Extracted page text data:
▬▬▬▬▬▬
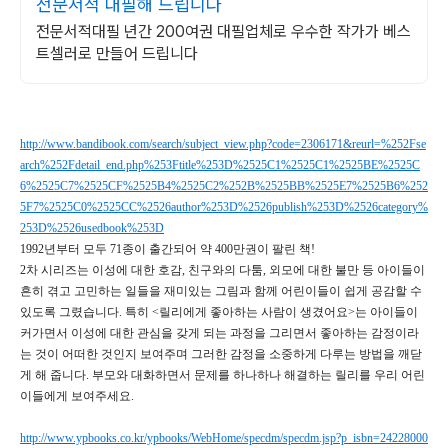
전문서적 대필해 드립니다
전문서적대필 년간 200여권 대필업체로 우수한 작가가 베스
트셀러로 만들어 드립니다
http://www.bandibook.com/search/subject_view.php?code=2306171&reurl=%252Fse
arch%252Fdetail_end.php%253Ftitle%253D%2525C1%2525C1%2525BE%2525C
6%2525C7%2525CF%2525B4%2525C2%252B%2525BB%2525E7%2525B6%252
5F7%2525C0%2525CC%2526author%253D%2526publish%253D%2526category%
253D%2526usedbook%253D
1992년부터 모두 71종이 출간되어 약 400만권이 팔린 책!
2차 시리즈는 이성에 대한 호감, 친구와의 다툼, 외모에 대한 불만 등 아이들이
흔히 겪고 고민하는 일들을 재미있는 그림과 함께 어린이들이 쉽게 공감할 수
있도록 그렸습니다. 특히 <릴리에게 좋아하는 사람이 생겼어요>는 아이들이
커가면서 이성에 대한 관심을 갖게 되는 과정을 그리면서 좋아하는 감정이라
는 것이 어떠한 것인지 보여주며 그러한 감정을 소중하게 다루는 방법을 깨닫
게 해 줍니다. 부모와 대화하면서 문제를 하나하나 해결하는 릴리를 우리 어린
이들에게 보여주세요.
http://www.ypbooks.co.kr/ypbooks/WebHome/specdm/specdm.jsp?p_isbn=24228000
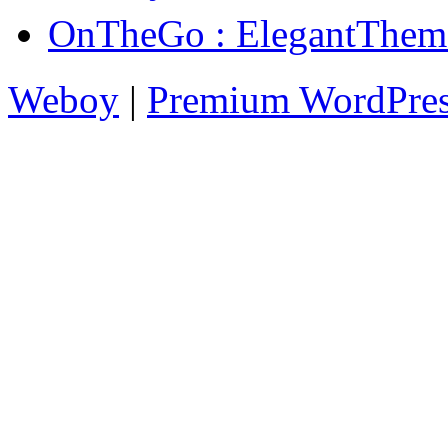
OnTheGo : Elegan
Weboy
|
Premium WordPre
▬▬▬▬▬▬
- REQUEST
Write out again every line above exactly as given; the pictures do not belong in the copy.

- EXERCISE SOLUTION
전문서적 대필해 드립니다
전문서적대필 년간 200여권 대필업체로 우수한 작가가 베스
트셀러로 만들어 드립니다
http://www.bandibook.com/search/subject_view.php?code=2306171&reurl=%252Fse
arch%252Fdetail_end.php%253Ftitle%253D%2525C1%2525C1%2525BE%2525C
6%2525C7%2525CF%2525B4%2525C2%252B%2525BB%2525E7%2525B6%252
5F7%2525C0%2525CC%2526author%253D%2526publish%253D%2526category%
253D%2526usedbook%253D
1992년부터 모두 71종이 출간되어 약 400만권이 팔린 책!
2차 시리즈는 이성에 대한 호감, 친구와의 다툼, 외모에 대한 불만 등 아이들이
흔히 겪고 고민하는 일들을 재미있는 그림과 함께 어린이들이 쉽게 공감할 수
있도록 그렸습니다. 특히 <릴리에게 좋아하는 사람이 생겼어요>는 아이들이
커가면서 이성에 대한 관심을 갖게 되는 과정을 그리면서 좋아하는 감정이라
는 것이 어떠한 것인지 보여주며 그러한 감정을 소중하게 다루는 방법을 깨닫
게 해 줍니다. 부모와 대화하면서 문제를 하나하나 해결하는 릴리를 우리 어린
이들에게 보여주세요.
http://www.ypbooks.co.kr/ypbooks/WebHome/specdm/specdm.jsp?p_isbn=24228000
OnTheGo : Elegan
Weboy
|
Premium WordPre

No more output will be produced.